> _Task item_:
Please restate word for word the lines of the entries below from the one with "cx_px: -846" to the one with "exposure_s: 1/30", inclusive, and leave out every picture.
[[ Given records, beginning ]]
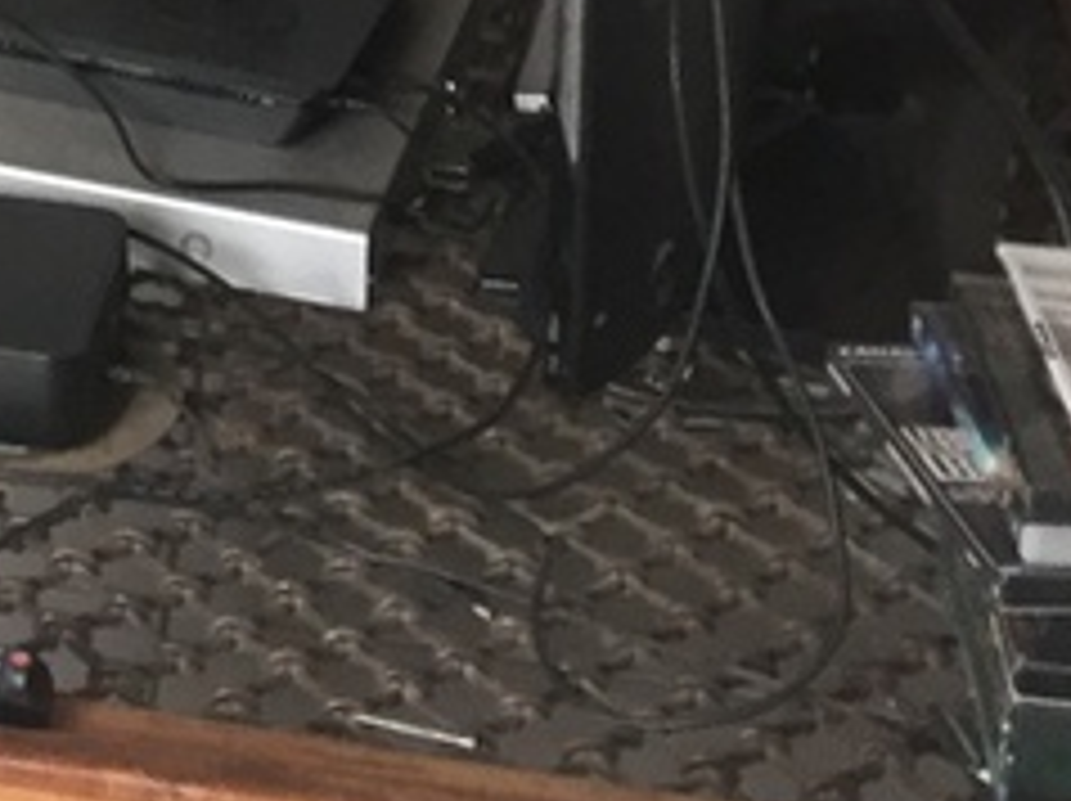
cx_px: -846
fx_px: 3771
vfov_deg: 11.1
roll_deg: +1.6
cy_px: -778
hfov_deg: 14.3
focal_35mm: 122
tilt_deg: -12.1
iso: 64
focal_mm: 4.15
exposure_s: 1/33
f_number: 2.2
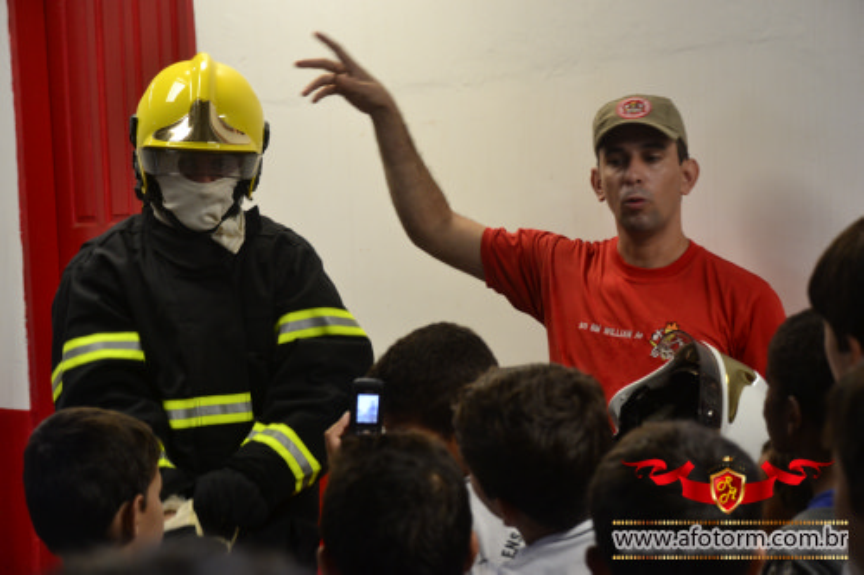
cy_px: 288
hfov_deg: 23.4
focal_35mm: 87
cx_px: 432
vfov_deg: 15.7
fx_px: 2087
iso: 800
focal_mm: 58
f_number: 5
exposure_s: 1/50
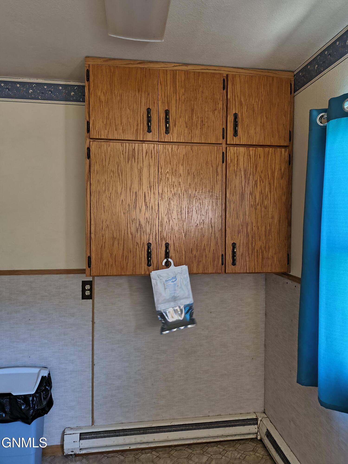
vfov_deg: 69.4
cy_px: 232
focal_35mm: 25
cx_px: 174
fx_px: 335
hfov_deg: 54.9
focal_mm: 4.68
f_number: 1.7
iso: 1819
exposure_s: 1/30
[[ Given records, end ]]
[[ Given records, beginning ]]
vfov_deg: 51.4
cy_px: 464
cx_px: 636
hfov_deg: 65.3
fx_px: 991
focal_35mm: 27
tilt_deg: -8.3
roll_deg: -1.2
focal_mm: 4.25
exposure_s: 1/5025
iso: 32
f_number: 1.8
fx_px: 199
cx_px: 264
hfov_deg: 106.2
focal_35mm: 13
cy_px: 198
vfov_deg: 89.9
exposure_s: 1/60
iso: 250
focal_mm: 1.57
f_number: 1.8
[[ Given records, end ]]
> _Expected answer_:
cx_px: -846
fx_px: 3771
vfov_deg: 11.1
roll_deg: +1.6
cy_px: -778
hfov_deg: 14.3
focal_35mm: 122
tilt_deg: -12.1
iso: 64
focal_mm: 4.15
exposure_s: 1/33
f_number: 2.2
cy_px: 288
hfov_deg: 23.4
focal_35mm: 87
cx_px: 432
vfov_deg: 15.7
fx_px: 2087
iso: 800
focal_mm: 58
f_number: 5
exposure_s: 1/50
vfov_deg: 69.4
cy_px: 232
focal_35mm: 25
cx_px: 174
fx_px: 335
hfov_deg: 54.9
focal_mm: 4.68
f_number: 1.7
iso: 1819
exposure_s: 1/30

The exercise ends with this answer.